Night court is the solution to backlog in city system...


February 27, 1999

Night court is the solution to backlog in city system; Getting away with MURDER

With all the concern about the breakdown in city courts threatening public safety, serious con- sideration should be given to the adoption of night court in Baltimore.

While top officials are scouring to find or create temporary locations, negotiating with downtown business owners to convert vacant space could take time and money. That time could allow additional serious criminal charges to be dismissed because of trial delays and other procedural missteps.

Using the existing court locations would solve many of the anticipated problems.

Baltimore Circuit Court Administrative Judge Joseph H. H. Kaplan and Maryland Attorney General J. Joseph Curran Jr. have offered retired or staff attorneys to fill the void. Additional clerical staffing could be readily trained with seasoned staff at current locations.

Aside from avoiding the expense of alternative locations, the use of existing facilities could result in major cost savings to the state.

If this happens, we may hear a judge sentence an individual to a 10-year term in the Maryland Penitentiary years -- while working the 3 to 11 p.m. shift.

Wayne Koczorowski, Baltimore

According to the article "Mayor has his own fix for courts" (Feb. 19), Mayor Kurt L. Schmoke's leading recommendation was to establish a night court in central booking. That was also recommended in your outstanding editorial "Getting away with murder."

I'd like to examine more closely why that recommendation would lead to fewer murders and less crime.

Lack of such a court leads to an overwhelmed court system, which in turn leads to inappropriate postponements and dismissals. The critical point is that if guilty defendants could plead guilty when they are booked, the number of cases going to trial would be significantly reduced. The resulting more effective court system would discourage guilty defendants from going to trial, hoping for postponements and eventual dismissals.

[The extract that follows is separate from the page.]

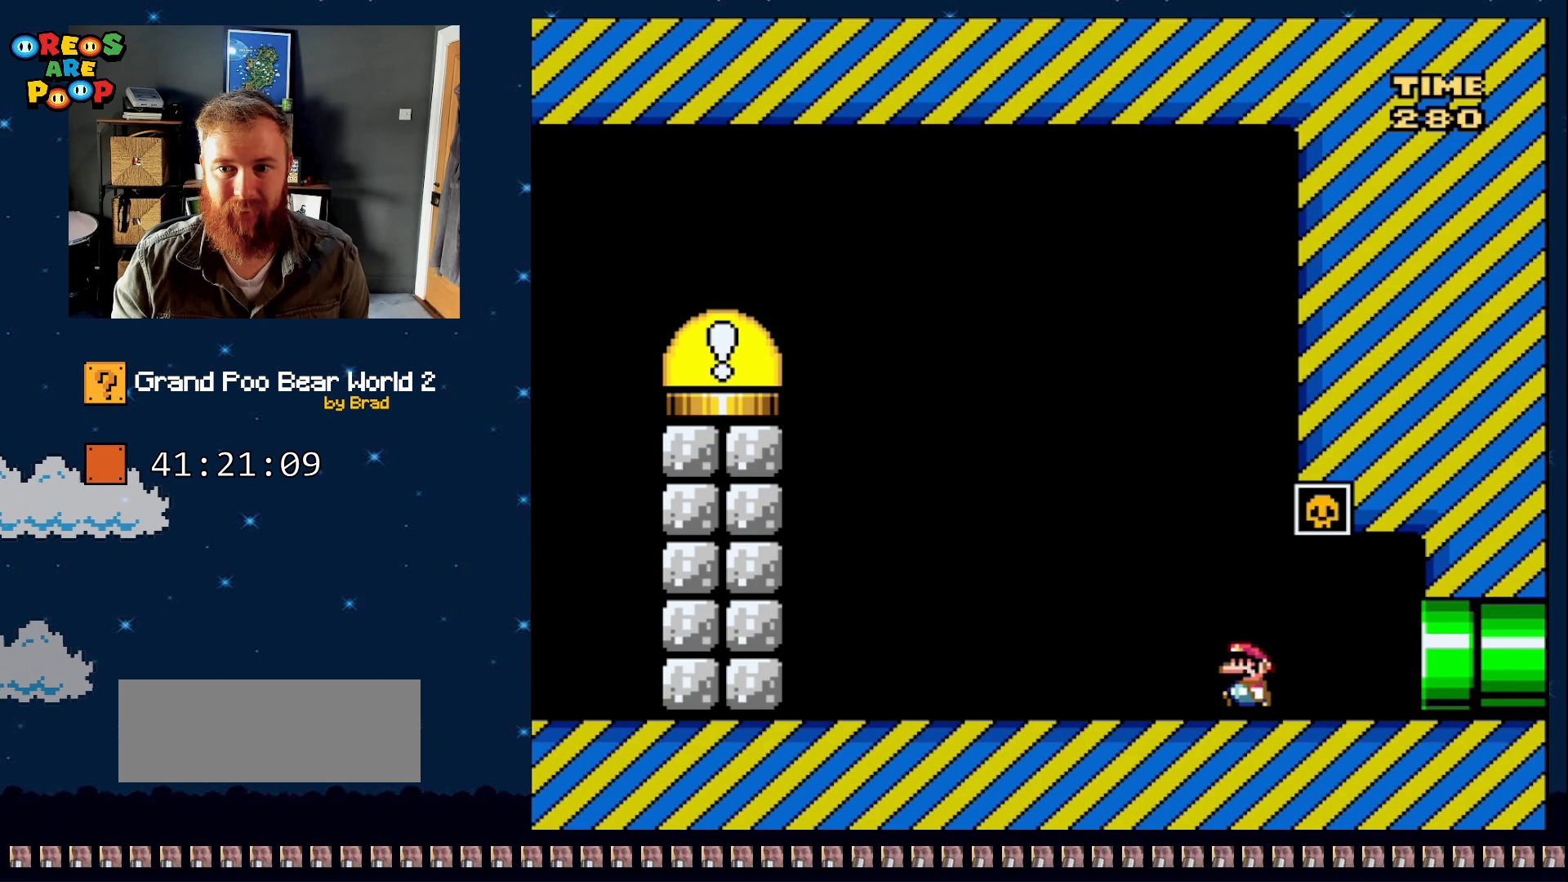
{"dt_ms": 1000, "buttons": ["Y"], "events": [[117, "DPAD_RIGHT", "down"], [167, "DPAD_RIGHT", "up"], [383, "DPAD_LEFT", "down"], [450, "DPAD_LEFT", "up"], [600, "DPAD_RIGHT", "down"], [667, "DPAD_RIGHT", "up"], [817, "DPAD_LEFT", "down"], [950, "DPAD_LEFT", "up"]]}
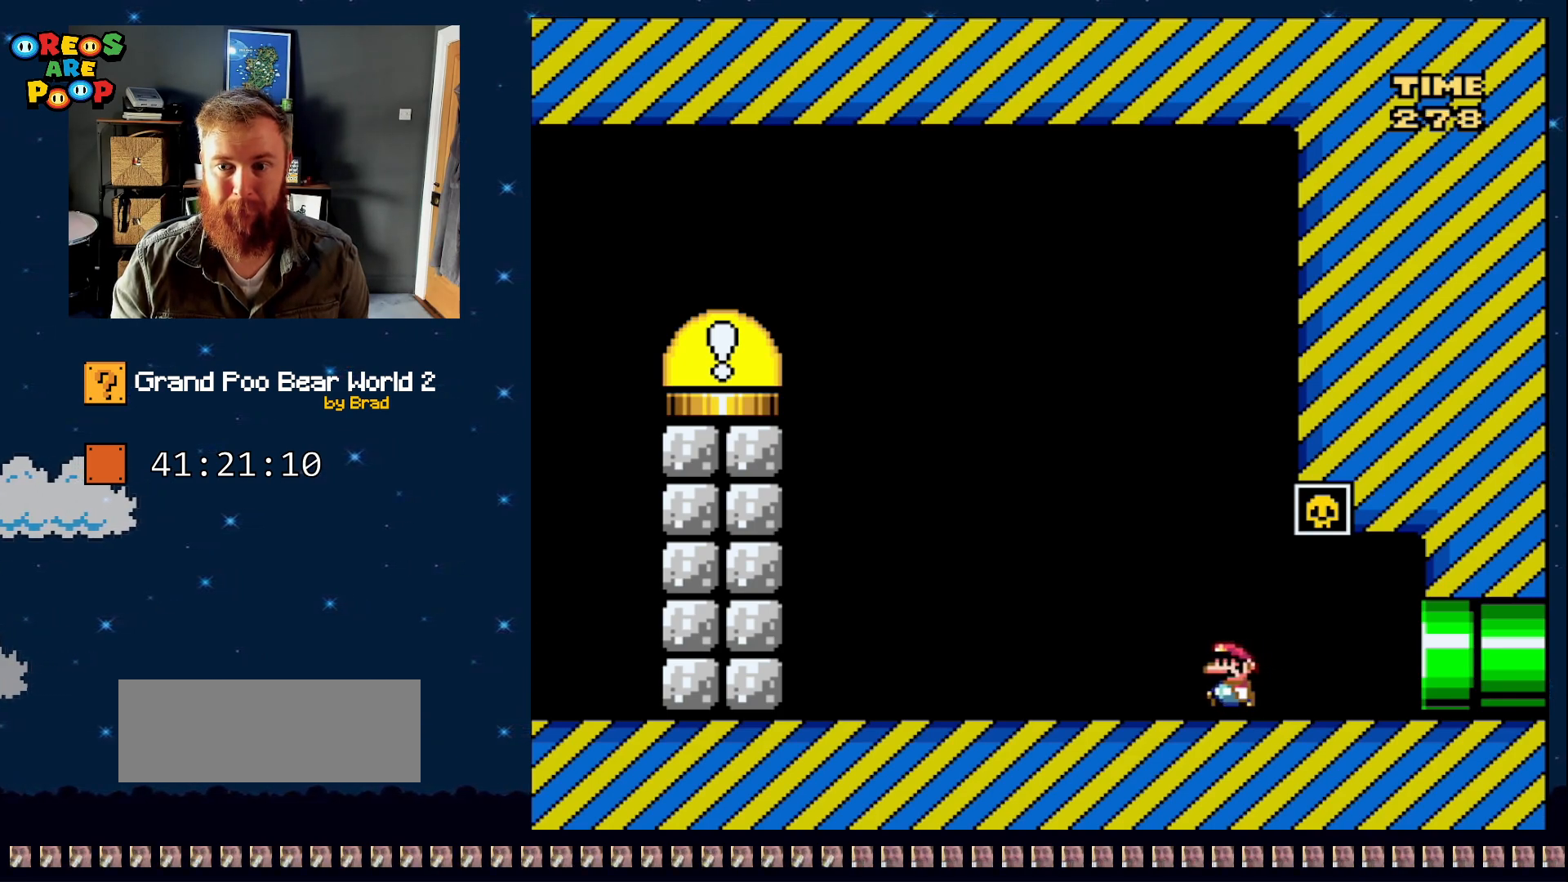
{"dt_ms": 500, "buttons": ["Y"], "events": [[67, "DPAD_RIGHT", "down"], [200, "DPAD_RIGHT", "up"], [317, "DPAD_LEFT", "down"], [450, "DPAD_LEFT", "up"]]}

No matter how weak a case is, trial is scheduled 30 days later. Police, witnesses, defenders, prosecutors and judges must prepare. This is a waste of time and energy for a case that will be dismissed when it appears in court. And no matter how strong the case, if witnesses, including the police, do not show up for trial, the case is dismissed.

Lack of a judge at central booking to inform defendants of their responsibility to have a defense lawyer at trial leads to postponements when a defendant shows up without an attorney. Too many judges, in apparent arrogance and in spite of law to the contrary, do not find the commissioners' records adequate and postpone such cases -- another waste of time and energy.

More postponements for a case mean more frustration for police and witnesses. This will cause them to stop showing up, and that makes it more likely that the case will be dismissed. When minor cases are dismissed, swift and sure punishment is lacking. This encourages continued criminal behavior, which becomes more frequent and more serious.

Ed Rutkowski, Baltimore

There is an easy, no-cost solution to the criminal case backlog. To understand the need and the solution, one need only sit in a courtroom for a day or so.

First, while court is scheduled to begin at 9: 30 a.m., most judges don't come into the courtroom until well after 10 o'clock. They break for lunch for well over an hour, then they break at 4: 30 p.m. for the day. If you walk into a courtroom in the afternoon, it is likely that the judge is not on the bench. Four hours of actual courtroom time is a lot. And when the judges come out, they spend considerable time on matters that could be handled administratively, such as arraignments, postponements, guilty pleas, motions and other preliminary matters.

Why can't the judges come on the bench at 9: 30 and begin a trial? Administrative matters could be handled by court clerks, the administrative judge and masters. Even lawyers could be pressed into service during this period of crisis.

Administrative matters could be presented by para-professionals, including third-year law students, who are permitted to appear in court on a supervised basis and could handle postponements and other minor matters that attorneys handle.

While judges will tell you that they spend out-of-court time researching and writing, the majority of them rely upon their law clerks to do this. Every judge in the Circuit Court has a full-time secretary and personal law clerk, in addition to the courtroom clerk.

If judges were actually trying cases for six hours a day instead of three or four hours, and if 20 of the 30 judges were handling criminal cases, that would add 200 to 300 hours a week of trial time.

Rather than creating more courts, judges and other expensive positions, we can easily make what we already have work far more efficiently.